The Story of FAHRENHEIT


The Fahrenheit temperature scale always seemed a bit arbitrary. Why does water freeze at 32 degrees? And what exactly does zero represent?


According to many sources the Fahrenheit scale was defined by setting zero degrees equal to the temperature of an ice, salt, and water mixture and 100 degrees being roughly equal to human body temperature.

But that isn’t true.

The real story is much more interesting, and scientific...

August 14th 1701 was almost certainly the worst day in the life of fifteen year-old Daniel Gabriel Fahrenheit. On that day both of his parents died suddenly from mushroom poisoning. He was sent from Poland, where he lived, to Amsterdam to become an apprentice bookkeeper.


But Fahrenheit couldn’t stand his apprenticeship and ran away so many times his employers put out a warrant for his arrest. Traveling from city to city around Europe, he became fascinated with scientific instruments and in particular thermometers.

In 1708, possibly seeking help with the warrant, Fahrenheit met with the mayor of Copenhagen, who happened to be the famous astronomer Ole RømerRømer is known for observing the eclipses of Jupiter’s moons and realizing that variations in the timing of those eclipses was caused by the time it took light to reach Earth. In other words, he found a way to accurately measure the finite speed of light.

But more pertinent to this story, in 1702 Rømer was housebound after breaking his leg. To pass the time he devised a new temperature scale with the freezing point of water at 7.5 degrees and body temperature at 22.5 degrees.

This might seem odd until you consider that Rømer wanted the boiling point of water to be 60 degrees (as an astronomer, he had experience dividing things by 60). If you take this scale, divide it in half, in half again, and in half once more, you find the freezing point of water 1/8th up the scale, and human body temperature 3/8th up the scale.

So at their meeting in 1708, Fahrenheit learned of Rømer’s temperature scale and adopted it as his own, adjusting it slightly because he found it “inconvenient and inelegant on account of the fractional numbers”. So he scaled them up to 8 and 24. That is the original Fahrenheit scale. He produced thermometers for some time using this scale.

But then, at some later time Fahrenheit multiplied all numbers on his scale by four, setting freezing point to the now familiar 32 and body temperature to 96. It’s unclear exactly why he did this. He may just have wanted finer precision in his measurements but I think there was a better reason.

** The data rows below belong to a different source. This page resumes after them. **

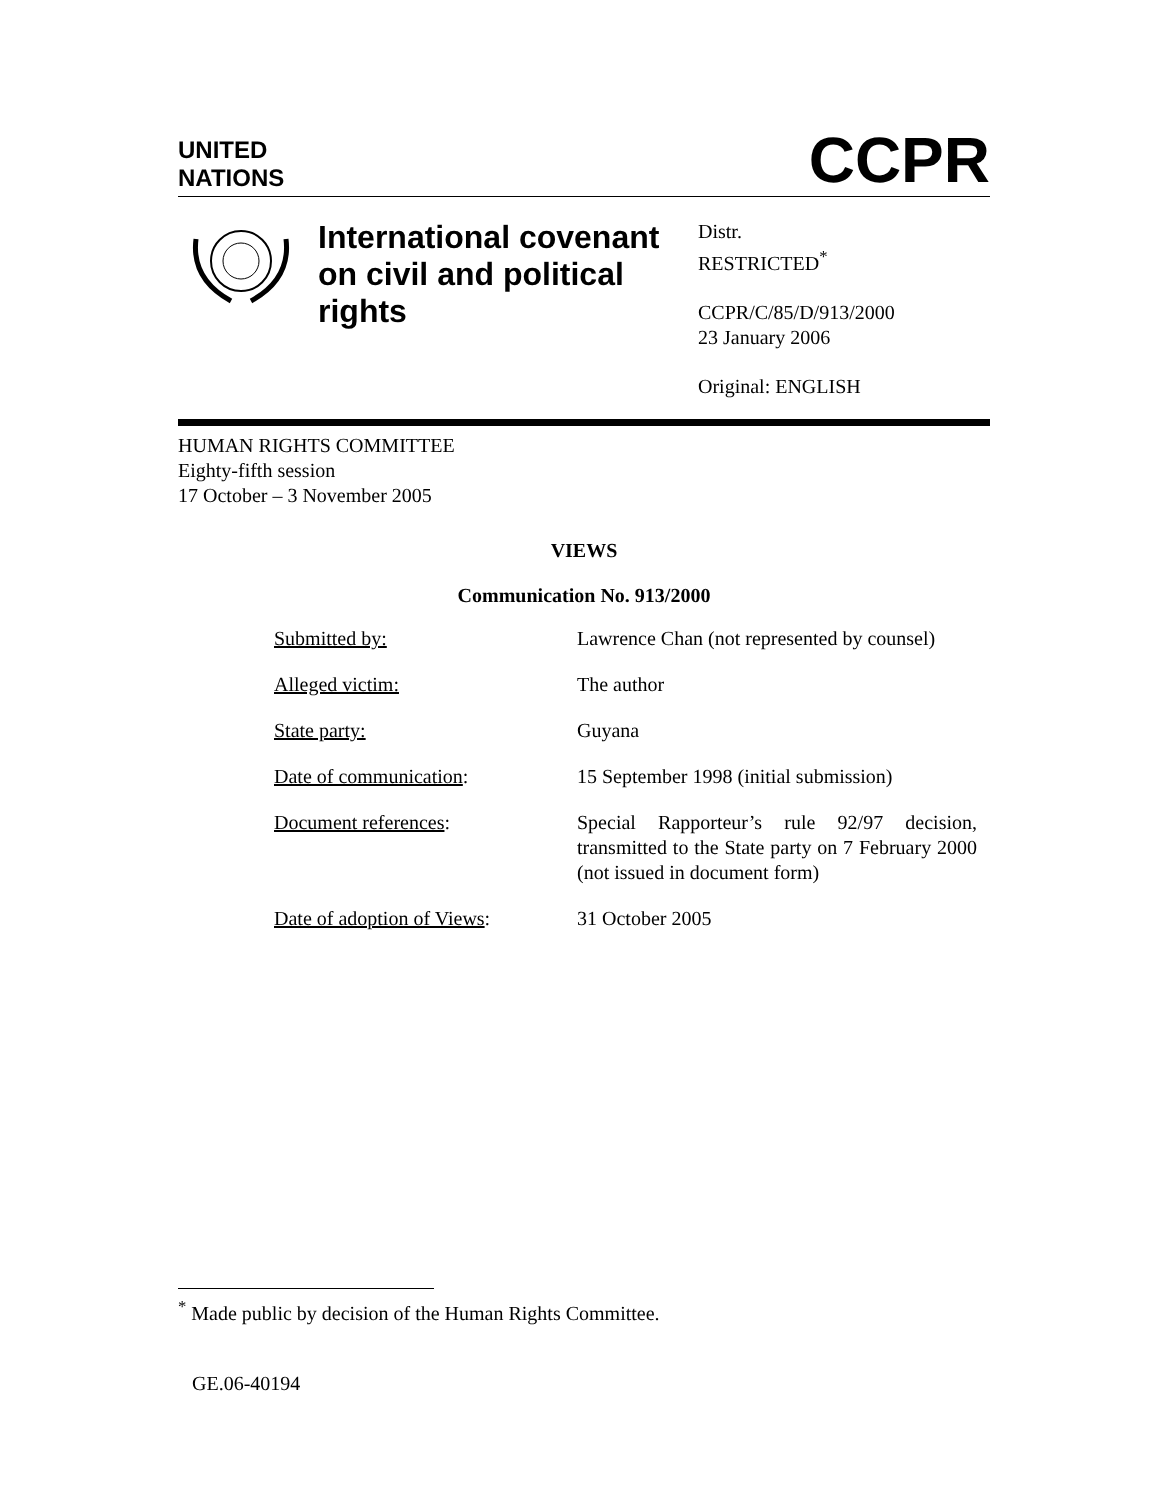UNITED
NATIONS
CCPR
International covenant on civil and political rights
Distr.
RESTRICTED<sup>*</sup>
CCPR/C/85/D/913/2000
23 January 2006
Original: ENGLISH
HUMAN RIGHTS COMMITTEE
Eighty-fifth session
17 October – 3 November 2005
VIEWS
Communication No. 913/2000
| Submitted by: | Lawrence Chan (not represented by counsel) |
| Alleged victim: | The author |
| State party: | Guyana |
| Date of communication : | 15 September 1998 (initial submission) |
| Document references : | Special Rapporteur’s rule 92/97 decision, transmitted to the State party on 7 February 2000 (not issued in document form) |
| Date of adoption of Views : | 31 October 2005 |
<sup>*</sup> Made public by decision of the Human Rights Committee.
GE.06-40194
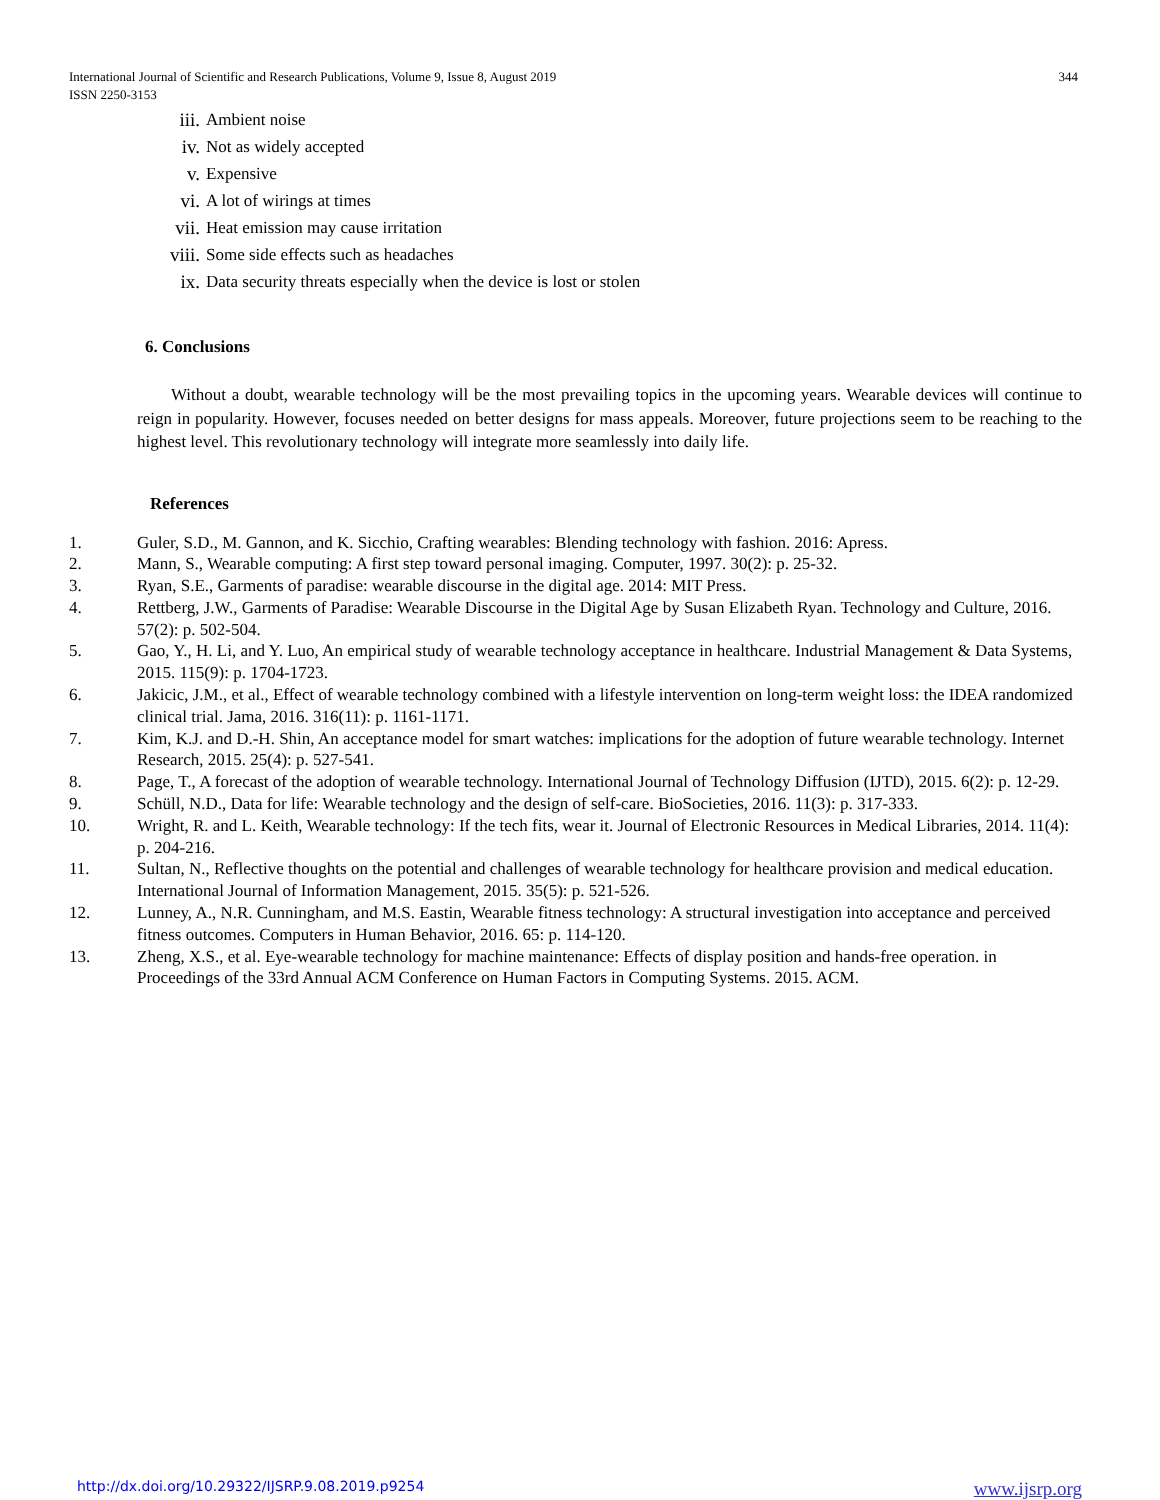International Journal of Scientific and Research Publications, Volume 9, Issue 8, August 2019
ISSN 2250-3153
344
iii. Ambient noise
iv. Not as widely accepted
v. Expensive
vi. A lot of wirings at times
vii. Heat emission may cause irritation
viii. Some side effects such as headaches
ix. Data security threats especially when the device is lost or stolen
6. Conclusions
Without a doubt, wearable technology will be the most prevailing topics in the upcoming years. Wearable devices will continue to reign in popularity. However, focuses needed on better designs for mass appeals. Moreover, future projections seem to be reaching to the highest level. This revolutionary technology will integrate more seamlessly into daily life.
References
1. Guler, S.D., M. Gannon, and K. Sicchio, Crafting wearables: Blending technology with fashion. 2016: Apress.
2. Mann, S., Wearable computing: A first step toward personal imaging. Computer, 1997. 30(2): p. 25-32.
3. Ryan, S.E., Garments of paradise: wearable discourse in the digital age. 2014: MIT Press.
4. Rettberg, J.W., Garments of Paradise: Wearable Discourse in the Digital Age by Susan Elizabeth Ryan. Technology and Culture, 2016. 57(2): p. 502-504.
5. Gao, Y., H. Li, and Y. Luo, An empirical study of wearable technology acceptance in healthcare. Industrial Management & Data Systems, 2015. 115(9): p. 1704-1723.
6. Jakicic, J.M., et al., Effect of wearable technology combined with a lifestyle intervention on long-term weight loss: the IDEA randomized clinical trial. Jama, 2016. 316(11): p. 1161-1171.
7. Kim, K.J. and D.-H. Shin, An acceptance model for smart watches: implications for the adoption of future wearable technology. Internet Research, 2015. 25(4): p. 527-541.
8. Page, T., A forecast of the adoption of wearable technology. International Journal of Technology Diffusion (IJTD), 2015. 6(2): p. 12-29.
9. Schüll, N.D., Data for life: Wearable technology and the design of self-care. BioSocieties, 2016. 11(3): p. 317-333.
10. Wright, R. and L. Keith, Wearable technology: If the tech fits, wear it. Journal of Electronic Resources in Medical Libraries, 2014. 11(4): p. 204-216.
11. Sultan, N., Reflective thoughts on the potential and challenges of wearable technology for healthcare provision and medical education. International Journal of Information Management, 2015. 35(5): p. 521-526.
12. Lunney, A., N.R. Cunningham, and M.S. Eastin, Wearable fitness technology: A structural investigation into acceptance and perceived fitness outcomes. Computers in Human Behavior, 2016. 65: p. 114-120.
13. Zheng, X.S., et al. Eye-wearable technology for machine maintenance: Effects of display position and hands-free operation. in Proceedings of the 33rd Annual ACM Conference on Human Factors in Computing Systems. 2015. ACM.
http://dx.doi.org/10.29322/IJSRP.9.08.2019.p9254 www.ijsrp.org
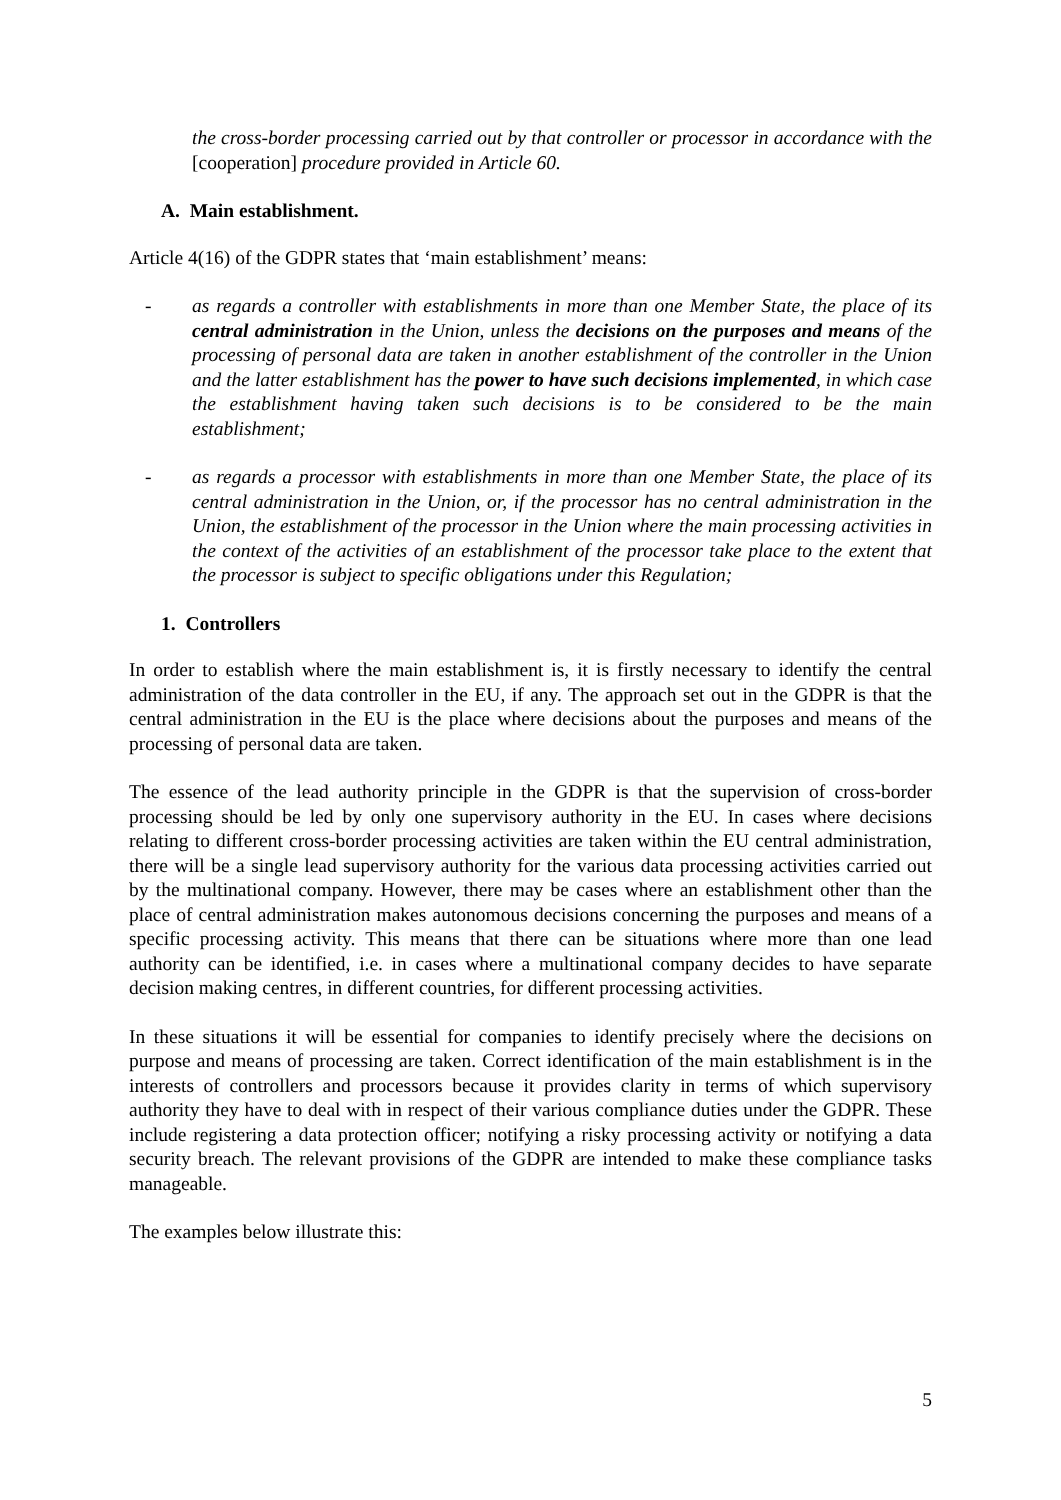the cross-border processing carried out by that controller or processor in accordance with the [cooperation] procedure provided in Article 60.
A. Main establishment.
Article 4(16) of the GDPR states that ‘main establishment’ means:
- as regards a controller with establishments in more than one Member State, the place of its central administration in the Union, unless the decisions on the purposes and means of the processing of personal data are taken in another establishment of the controller in the Union and the latter establishment has the power to have such decisions implemented, in which case the establishment having taken such decisions is to be considered to be the main establishment;
- as regards a processor with establishments in more than one Member State, the place of its central administration in the Union, or, if the processor has no central administration in the Union, the establishment of the processor in the Union where the main processing activities in the context of the activities of an establishment of the processor take place to the extent that the processor is subject to specific obligations under this Regulation;
1. Controllers
In order to establish where the main establishment is, it is firstly necessary to identify the central administration of the data controller in the EU, if any. The approach set out in the GDPR is that the central administration in the EU is the place where decisions about the purposes and means of the processing of personal data are taken.
The essence of the lead authority principle in the GDPR is that the supervision of cross-border processing should be led by only one supervisory authority in the EU. In cases where decisions relating to different cross-border processing activities are taken within the EU central administration, there will be a single lead supervisory authority for the various data processing activities carried out by the multinational company. However, there may be cases where an establishment other than the place of central administration makes autonomous decisions concerning the purposes and means of a specific processing activity. This means that there can be situations where more than one lead authority can be identified, i.e. in cases where a multinational company decides to have separate decision making centres, in different countries, for different processing activities.
In these situations it will be essential for companies to identify precisely where the decisions on purpose and means of processing are taken. Correct identification of the main establishment is in the interests of controllers and processors because it provides clarity in terms of which supervisory authority they have to deal with in respect of their various compliance duties under the GDPR. These include registering a data protection officer; notifying a risky processing activity or notifying a data security breach. The relevant provisions of the GDPR are intended to make these compliance tasks manageable.
The examples below illustrate this:
5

You see, Fahrenheit was an excellent instrument maker. His thermometers agreed with each other precisely, at a time when that was unheard of. He pioneered the use of mercury as a measuring liquid, which has the benefit of a much higher boiling point than the alcohol used in most other thermometers at the time. For these accomplishments, he was inducted into the British Royal Society.

And today a one degree Fahrenheit increase in temperature increases the volume of mercury by exactly one part in 10,000. Is this just a coincidence? We’ll probably never know for sure because as an instrument maker Fahrenheit was secretive about his methods. But I think the data strongly suggests this was the case. And we know he read the works of Newton, Boyle, and Hooke, in which he would have come across the idea that a one degree increase in temperature should correspond to a specific fractional increase in the volume of the measuring liquid.

So what exactly did zero represent on the scales of Fahrenheit and Rømer? By many accounts it’s the temperature of a salt, ice and water mixture. But there are different descriptions of these mixtures and none of them actually produces the temperature they’re supposed to. More likely I think they picked the coldest temperature in winter, set that as zero and later used ice and brine to calibrate new thermometers. Now his scale is only used regularly in the Cayman Islands, Bahamas, Belize, oh and the United States of America.